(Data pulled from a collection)
=== Section Start ===

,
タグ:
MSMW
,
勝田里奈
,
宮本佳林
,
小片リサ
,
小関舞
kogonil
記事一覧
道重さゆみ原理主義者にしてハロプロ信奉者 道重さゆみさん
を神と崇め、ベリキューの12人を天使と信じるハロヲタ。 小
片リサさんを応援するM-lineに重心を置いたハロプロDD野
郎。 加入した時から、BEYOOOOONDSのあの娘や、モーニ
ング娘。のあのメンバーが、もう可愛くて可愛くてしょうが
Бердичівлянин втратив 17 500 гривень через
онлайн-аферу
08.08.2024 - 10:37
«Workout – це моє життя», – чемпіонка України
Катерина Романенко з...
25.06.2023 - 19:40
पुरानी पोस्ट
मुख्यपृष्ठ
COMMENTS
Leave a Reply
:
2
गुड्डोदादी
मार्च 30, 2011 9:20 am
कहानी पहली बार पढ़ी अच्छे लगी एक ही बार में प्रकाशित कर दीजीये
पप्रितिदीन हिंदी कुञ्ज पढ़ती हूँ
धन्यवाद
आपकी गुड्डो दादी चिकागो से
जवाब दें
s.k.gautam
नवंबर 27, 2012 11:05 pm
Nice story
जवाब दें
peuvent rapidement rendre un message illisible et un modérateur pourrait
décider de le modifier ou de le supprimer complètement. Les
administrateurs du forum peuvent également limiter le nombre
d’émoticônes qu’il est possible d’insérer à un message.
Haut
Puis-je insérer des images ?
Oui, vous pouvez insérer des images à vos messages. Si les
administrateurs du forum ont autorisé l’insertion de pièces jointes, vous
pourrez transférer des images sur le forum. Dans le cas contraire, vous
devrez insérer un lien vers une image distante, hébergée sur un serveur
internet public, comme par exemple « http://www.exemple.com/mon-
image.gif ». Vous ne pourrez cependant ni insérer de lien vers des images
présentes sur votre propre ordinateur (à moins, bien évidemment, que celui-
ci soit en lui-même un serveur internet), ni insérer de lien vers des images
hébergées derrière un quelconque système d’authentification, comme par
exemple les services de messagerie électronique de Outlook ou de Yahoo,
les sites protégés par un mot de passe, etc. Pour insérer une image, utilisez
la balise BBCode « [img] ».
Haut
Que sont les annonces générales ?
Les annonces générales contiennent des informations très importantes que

=== Section End ===
=== Section Start ===

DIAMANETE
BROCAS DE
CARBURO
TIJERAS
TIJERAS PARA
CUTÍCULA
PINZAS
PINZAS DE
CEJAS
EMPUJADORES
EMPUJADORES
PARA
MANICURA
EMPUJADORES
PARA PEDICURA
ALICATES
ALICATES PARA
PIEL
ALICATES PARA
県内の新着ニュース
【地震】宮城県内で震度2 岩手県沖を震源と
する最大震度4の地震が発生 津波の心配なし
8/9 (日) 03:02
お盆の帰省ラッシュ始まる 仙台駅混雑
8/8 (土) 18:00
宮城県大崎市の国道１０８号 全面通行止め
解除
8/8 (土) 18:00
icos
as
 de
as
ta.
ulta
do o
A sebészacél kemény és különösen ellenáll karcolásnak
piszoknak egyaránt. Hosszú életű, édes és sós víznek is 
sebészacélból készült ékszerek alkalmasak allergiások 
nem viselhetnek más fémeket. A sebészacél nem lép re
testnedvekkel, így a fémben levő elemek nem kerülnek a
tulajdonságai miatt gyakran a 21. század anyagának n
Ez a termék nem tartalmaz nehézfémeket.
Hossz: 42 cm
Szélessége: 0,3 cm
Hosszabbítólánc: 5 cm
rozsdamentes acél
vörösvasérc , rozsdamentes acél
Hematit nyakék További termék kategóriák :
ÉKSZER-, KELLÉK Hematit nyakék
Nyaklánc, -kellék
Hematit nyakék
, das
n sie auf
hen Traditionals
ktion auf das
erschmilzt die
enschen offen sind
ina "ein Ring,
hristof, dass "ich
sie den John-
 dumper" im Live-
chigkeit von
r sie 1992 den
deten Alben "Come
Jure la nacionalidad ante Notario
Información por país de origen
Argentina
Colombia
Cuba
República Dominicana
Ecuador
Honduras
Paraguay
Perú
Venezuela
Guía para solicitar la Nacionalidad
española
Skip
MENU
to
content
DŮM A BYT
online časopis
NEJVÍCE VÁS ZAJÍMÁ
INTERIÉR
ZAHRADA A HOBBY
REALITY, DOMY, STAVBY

=== Section End ===
=== Section Start ===

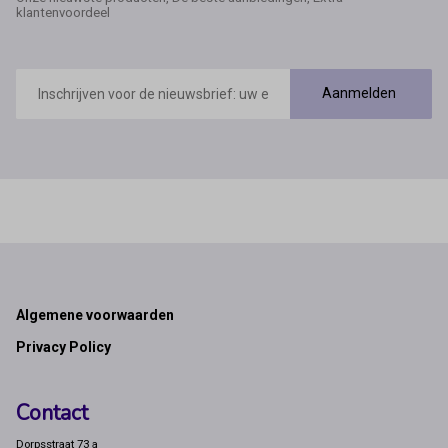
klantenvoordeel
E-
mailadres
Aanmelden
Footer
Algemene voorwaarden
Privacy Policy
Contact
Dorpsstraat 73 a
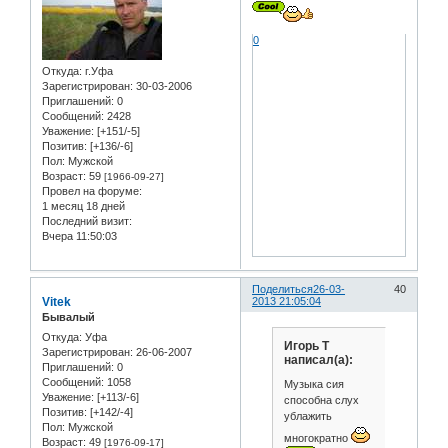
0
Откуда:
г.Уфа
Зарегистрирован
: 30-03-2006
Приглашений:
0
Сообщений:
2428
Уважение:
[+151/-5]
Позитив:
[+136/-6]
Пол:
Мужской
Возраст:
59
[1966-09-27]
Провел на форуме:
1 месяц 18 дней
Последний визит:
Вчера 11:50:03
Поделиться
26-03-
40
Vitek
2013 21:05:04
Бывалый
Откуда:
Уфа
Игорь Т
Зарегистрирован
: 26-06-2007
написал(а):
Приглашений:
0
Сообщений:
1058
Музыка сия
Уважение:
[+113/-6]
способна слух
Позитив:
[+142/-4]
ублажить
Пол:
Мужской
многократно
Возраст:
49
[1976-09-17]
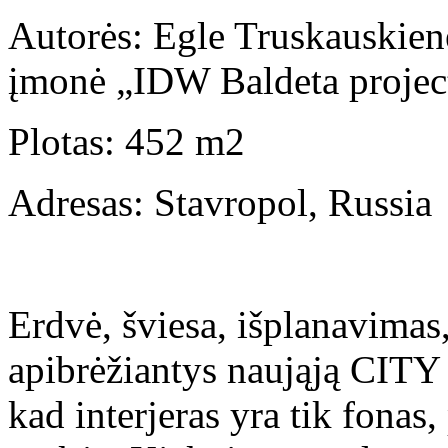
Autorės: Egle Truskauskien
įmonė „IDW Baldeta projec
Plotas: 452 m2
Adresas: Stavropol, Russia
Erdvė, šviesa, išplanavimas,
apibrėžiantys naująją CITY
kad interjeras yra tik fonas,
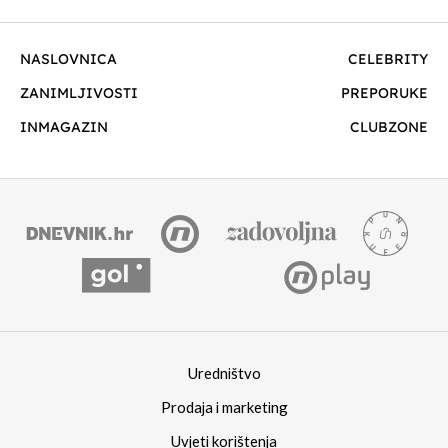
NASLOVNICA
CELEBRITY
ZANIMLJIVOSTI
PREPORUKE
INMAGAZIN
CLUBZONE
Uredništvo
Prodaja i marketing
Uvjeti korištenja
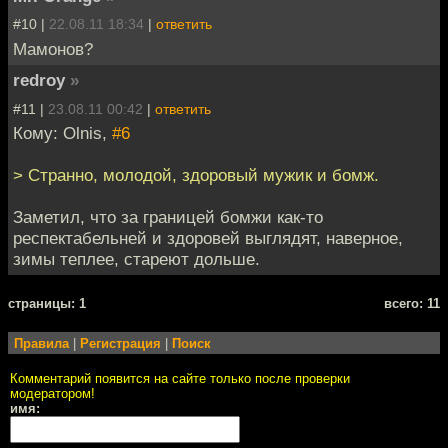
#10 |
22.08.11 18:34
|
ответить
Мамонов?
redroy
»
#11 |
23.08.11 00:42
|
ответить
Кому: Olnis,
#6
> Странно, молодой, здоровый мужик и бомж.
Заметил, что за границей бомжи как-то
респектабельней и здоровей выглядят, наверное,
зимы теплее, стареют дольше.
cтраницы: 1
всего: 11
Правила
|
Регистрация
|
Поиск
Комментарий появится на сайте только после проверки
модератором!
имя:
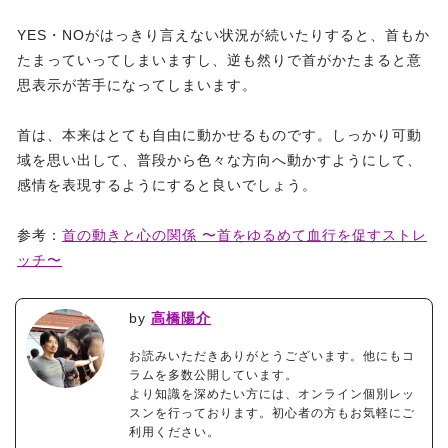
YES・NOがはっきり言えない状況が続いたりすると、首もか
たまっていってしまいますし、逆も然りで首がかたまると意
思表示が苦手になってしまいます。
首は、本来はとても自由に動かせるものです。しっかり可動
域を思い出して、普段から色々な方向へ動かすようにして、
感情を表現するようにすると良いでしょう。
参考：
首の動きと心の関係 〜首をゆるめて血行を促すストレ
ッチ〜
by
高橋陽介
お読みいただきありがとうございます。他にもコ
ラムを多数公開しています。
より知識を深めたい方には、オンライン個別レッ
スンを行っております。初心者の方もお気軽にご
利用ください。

=== Section End ===

§ Task requirements
Write out the part that opens with the line containing "klantenvoordeel" and closes with the line containing "Uvjeti korištenja", switching "Мужской" to "Женский" and keeping everything else the same. Leave the pictures out.

§ Result for this task
klantenvoordeel
E-
mailadres
Aanmelden
Footer
Algemene voorwaarden
Privacy Policy
Contact
Dorpsstraat 73 a
0
Откуда:
г.Уфа
Зарегистрирован
: 30-03-2006
Приглашений:
0
Сообщений:
2428
Уважение:
[+151/-5]
Позитив:
[+136/-6]
Пол:
Женский
Возраст:
59
[1966-09-27]
Провел на форуме:
1 месяц 18 дней
Последний визит:
Вчера 11:50:03
Поделиться
26-03-
40
Vitek
2013 21:05:04
Бывалый
Откуда:
Уфа
Игорь Т
Зарегистрирован
: 26-06-2007
написал(а):
Приглашений:
0
Сообщений:
1058
Музыка сия
Уважение:
[+113/-6]
способна слух
Позитив:
[+142/-4]
ублажить
Пол:
Женский
многократно
Возраст:
49
[1976-09-17]
Autorės: Egle Truskauskien
įmonė „IDW Baldeta projec
Plotas: 452 m2
Adresas: Stavropol, Russia
Erdvė, šviesa, išplanavimas,
apibrėžiantys naująją CITY
kad interjeras yra tik fonas,
NASLOVNICA
CELEBRITY
ZANIMLJIVOSTI
PREPORUKE
INMAGAZIN
CLUBZONE
Uredništvo
Prodaja i marketing
Uvjeti korištenja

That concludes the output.